Hikmet akılsız olmaz, fakat her akıl sahibi de hikmet sahibi olamaz. Hikmet sağlam bir muhakemeyi netice verir. Kişi de bu muhakeme sayesinde, hakkı, batıldan; değerliyi, değersizden; doğruyu, yanlıştan ayırabilir.
HİKMETLE KİŞİLİK OLUŞTURMA
İnsanı insan yapan ve onu faziletli kılan onun kişiliği ve şahsiyetidir. İnsanlar zeki insanları sever, başarılı insanları takdir eder, dâhileri alkışlar, ancak karakterlilerin peşinden gider.
Dolayısıyla zekâ, başarı, ilim, makam, imkân gibi özellikler ancak kişiliğin üzerine ilâve edildiğinde bir anlam ifade eder. İşte bugün belki de insaniyetin yaşadığı erezyonun tam da sebebi budur. Zira günümüzde pek çok insan belli makamlara geliyor, lâkin o makamın gerektirdiği olgunluğu ve şahsiyeti taşıyamıyorlar.
Evet kişi çok okuyor, ilim sahibi oluyor, başarılı ve hatta manevî nüfuz sahibi oluyor, fakat kişilikli bir duruş sergileyemiyor, hakkı hakikati göremiyor, değerliyi değersizden ayırt edemiyor.
Kişilik 1 ise sağına ilâve edilen sıfırlar da kişinin diğer vasıflarıdır. 1’i sildiğinizde yanyana ne kadar sıfır da olsa anlamsızdır. Dolayısıyla hayatta da sıfırları çok olan insanların sayısı hayli fazladır, fakat o sıfırlara anlam kazandıran şahsiyetli insan da bir o kadar azdır.
Kişilik ise kişinin sahip olduğu kuvveleri dengeli bir biçimde kontrol edebilmesi, vizyon ve misyonunun gereği duruş sergilemesi, sadakati, metaneti, sıddıkiyeti ile kazanılacak bir değerdir.
Evet kişinin sınır konmamış kuvvelerinden olan akıl, şehvet, gadap kuvvesini ifrat ve tefritte kullanması şahsiyetsiz, kişiliksiz, haysiyetsiz insan tipini ortaya çıkaracaktır.

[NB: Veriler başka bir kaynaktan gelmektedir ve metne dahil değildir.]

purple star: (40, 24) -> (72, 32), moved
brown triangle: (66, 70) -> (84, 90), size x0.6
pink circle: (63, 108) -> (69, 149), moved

Kuvve-i akliyenin hikmeti kaybetmesi, yani şahsiyetsizleşmesi kişinin kendinden başka doğru görüşü kabul etmemesi, kimsenin nasihatine kulak asmamasıdır.
İlim, hikmetten farklıdır. Zira bugün ilim olarak çok ileri olan, her gün okuyan, marifet noktasında ileri olduğu halde; hikmet ise eşyanın ve hadiselerin arka planını kavramak, derinliğine varmak, feraset ve basiretle bakmak, kafa yormak, ibret almak anlamına gelir. Bu yüzden Cenâb-ı Hak Bakara 269. âyette hikmeti dilediğine verdiğini, kime de hikmet verdiyse büyük bir hayra mazhar ettiğini buyurmuştur.
Günümüzde ise ilim sahibi olup, feraset ve basireti açık olmayan, geleceği çözümleyemeyen nice kişiler bulunmaktadır. Onlar içinde bulunduğu durumu, atacağı adımların nereye varacağını göremeyen ilim sahipleridir. Oysa ilmi olup kendisine hikmet de verilenler, içinde oldukları asrı, asırları çok rahat okuyup, olayları doğru çözümlemeyi yapabilmektedirler.
Hâsılı, hikmet akılsız olmaz, fakat her akıl sahibi de hikmet sahibi olamaz. Çünkü hikmet sağlam bir muhakemeyi netice verir. Kişi de bu muhakeme sayesinde, hakkı, batıldan; değerliyi, değersizden; doğruyu, yanlıştan ayırabilir.